Avec une approche moderne et plus critique, les différents experts appelés à contribuer atteignent généralement ce but. Philip von Rummel (p. 17-33) avance qu’on a souvent trop poussé le mariage entre l’archéologie et les textes anciens, alors que Ralph W. Mathisen (p. 87-102) et Neil McLynn (p. 323-333) décortiquent les sources et concluent que le sac de Rome n’avait pas été un évènement aussi déterminant que ce que l’historiographie moderne a popularisé. Fedora Filippi (p. 137-150) et Franz Alto Bauer (p. 259-271) affirment quant à eux que les traces de destructions dans les couches stratigraphiques datant du 5e siècle sont difficilement attribuables au sac de Rome, alors qu’Alessia Rovelli (p. 249-257) remarque que les pièces de monnaie nouvellement découvertes racontent une autre version des évènements, soit celle d’une vie mondaine qui continuait son cours malgré les troubles politiques et militaires du temps.

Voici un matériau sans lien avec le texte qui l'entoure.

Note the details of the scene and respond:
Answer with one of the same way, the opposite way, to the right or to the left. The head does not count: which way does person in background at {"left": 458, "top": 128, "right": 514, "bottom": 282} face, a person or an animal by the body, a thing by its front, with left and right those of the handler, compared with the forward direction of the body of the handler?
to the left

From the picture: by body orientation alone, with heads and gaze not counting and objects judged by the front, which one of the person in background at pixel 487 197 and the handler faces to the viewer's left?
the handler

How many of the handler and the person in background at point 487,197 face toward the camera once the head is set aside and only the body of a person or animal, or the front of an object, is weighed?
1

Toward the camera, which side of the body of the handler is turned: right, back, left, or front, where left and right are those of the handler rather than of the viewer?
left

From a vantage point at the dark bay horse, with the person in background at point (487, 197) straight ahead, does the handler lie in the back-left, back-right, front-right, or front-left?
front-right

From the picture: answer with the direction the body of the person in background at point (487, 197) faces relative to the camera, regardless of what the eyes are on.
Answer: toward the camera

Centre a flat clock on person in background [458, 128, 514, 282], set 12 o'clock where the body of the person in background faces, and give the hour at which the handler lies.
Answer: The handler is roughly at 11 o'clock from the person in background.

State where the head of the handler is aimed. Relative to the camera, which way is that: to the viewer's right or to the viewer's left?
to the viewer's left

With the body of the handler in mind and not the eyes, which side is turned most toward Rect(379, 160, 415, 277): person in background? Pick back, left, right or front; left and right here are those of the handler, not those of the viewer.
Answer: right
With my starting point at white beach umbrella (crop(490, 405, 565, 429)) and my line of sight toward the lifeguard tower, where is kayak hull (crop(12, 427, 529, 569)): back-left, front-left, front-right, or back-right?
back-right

Ainsi, la plupart des chercheurs réunis dans l’ouvrage (excepté Stefania Fogagnolo, Paolo Liverani et de Quaranta et al.) reconnaissent que l’archéologie est une arme à double tranchant ; il reste extrêmement difficile d’interpréter correctement les couches qui contiennent des marqueurs quelconques. Il s’agit d’un constat simple, mais déterminant pour l’analyse du matériel à notre disposition.

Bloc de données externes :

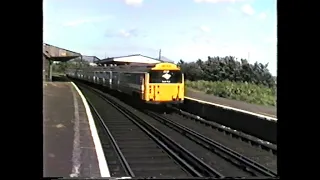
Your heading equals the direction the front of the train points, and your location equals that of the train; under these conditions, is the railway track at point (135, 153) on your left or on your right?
on your right

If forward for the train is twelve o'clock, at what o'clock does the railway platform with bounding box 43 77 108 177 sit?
The railway platform is roughly at 2 o'clock from the train.

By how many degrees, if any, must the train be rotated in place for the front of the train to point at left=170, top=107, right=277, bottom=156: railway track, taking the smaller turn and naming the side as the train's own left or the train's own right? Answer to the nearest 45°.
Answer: approximately 45° to the train's own right

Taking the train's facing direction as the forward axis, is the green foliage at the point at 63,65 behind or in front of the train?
behind

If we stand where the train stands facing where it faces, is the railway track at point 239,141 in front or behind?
in front

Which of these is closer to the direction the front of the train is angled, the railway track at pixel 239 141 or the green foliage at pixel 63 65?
the railway track
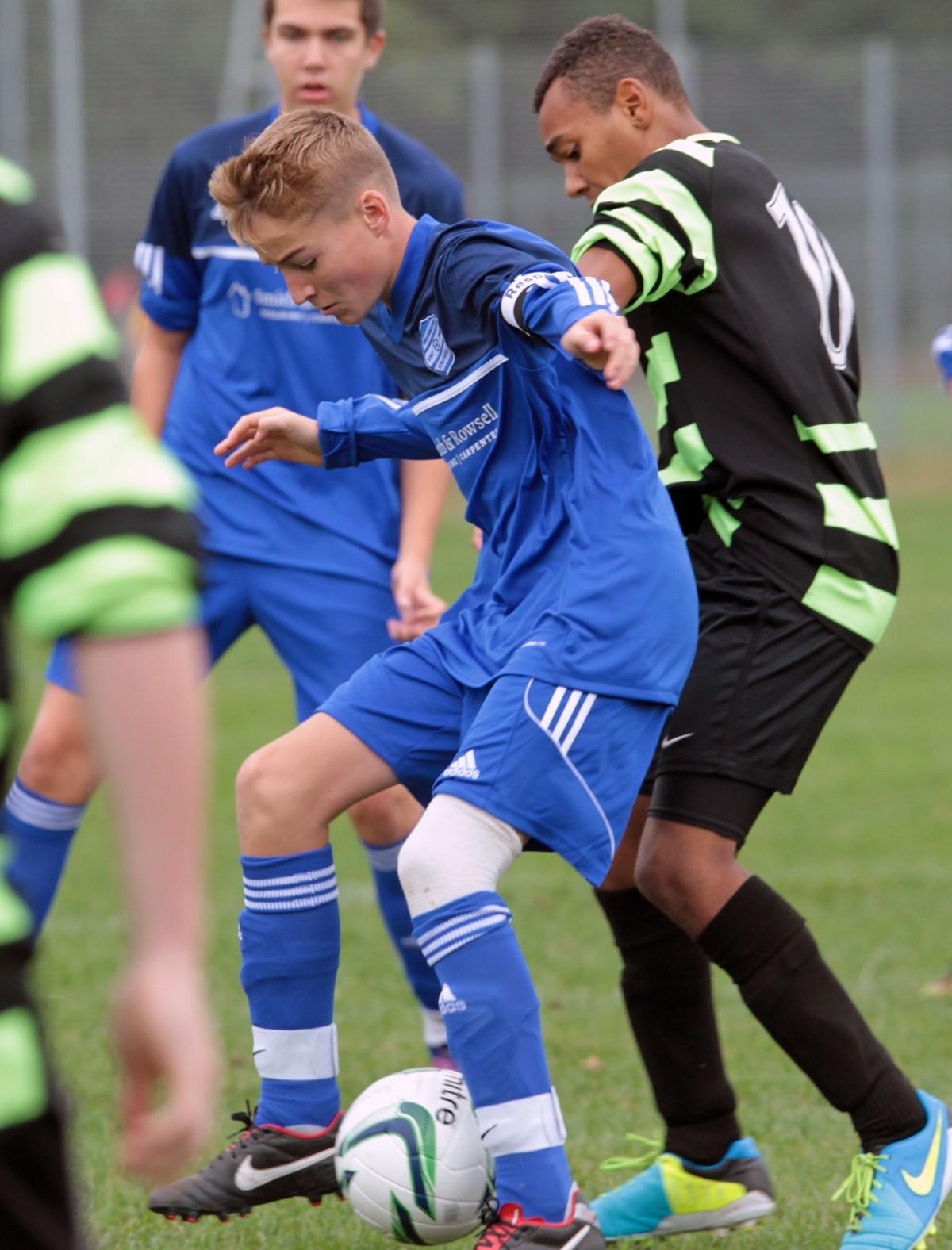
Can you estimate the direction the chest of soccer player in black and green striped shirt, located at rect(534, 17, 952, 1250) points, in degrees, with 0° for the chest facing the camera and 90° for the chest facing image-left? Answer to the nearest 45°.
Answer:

Enfin, deux articles nous ont particulièrement intéressés, soit ceux de Michael Kulikowski et de Peter Heather. Chacun examine le sac d’un point de vue structurel, en essayant de comprendre la place inhabituelle d’Alaric et des Goths dans la machine impériale. Michael Kulikowski (p. 77-83) revisite un sujet familier[2] et, sans apporter de réponse assurée, propose néanmoins un nouvel outil conceptuel (p. 80-81), celui de « colonial mimicry ». Il espère ainsi expliquer comment un homme pouvait s’efforcer d’« imiter » le comportement de l’aristocratie romaine sans réussir totalement : étant un barbare, Alaric était exclu « par nature » des plus hauts échelons du pouvoir. Pour sa part, Peter Heather réaffirme une position inhabituelle qu’il tient depuis la parution de son premier livre en 1991[3]. À ses yeux, Alaric était avant tout un roi goth en rébellion et en quête de terres pour établir son peuple. Heather est plus catégorique que Kulikowski sur la question de l’ethnicité, préférant comprendre Alaric comme un barbare au service de Rome et poussant l’argument aussi loin que de croire qu’il recruta majoritairement des Goths (p. 435-436) dans son armée entre 395-410. Son argument principal (p. 436) est que les armées impériales rebellées durant le IVe siècle avaient toutes plus ou moins le même agenda, soit de faire de leur général « romain » un empereur ou encore une « […] éminence grise derrière le trône […] »[4]. Selon Heather, Alaric ne nourrissait pas ce genre d’ambition et n’avait donc pas un comportement « romain », idem pour ses troupes.

On se doute bien pourtant qu’Alaric, parce qu’il occupait justement un rôle aussi prédominant dans l’Empire au moins de 394 à 410, était plus qu’un simple barbare ; un fait que certains contributeurs ont bien noté (p. 93, p. 451-452).

Au final, The Sack of Rome est le volume le plus à jour sur la question du sac de Rome et des Goths. Tout étudiant ou chercheur qui s’intéresse de près ou de loin à la question des barbares de l’Antiquité tardive devra éventuellement feuilleter cet ouvrage, ne serait-ce que pour se désillusionner sur le sérieux des « ravages » commis par le plus célèbre d’entre tous les groupes barbares.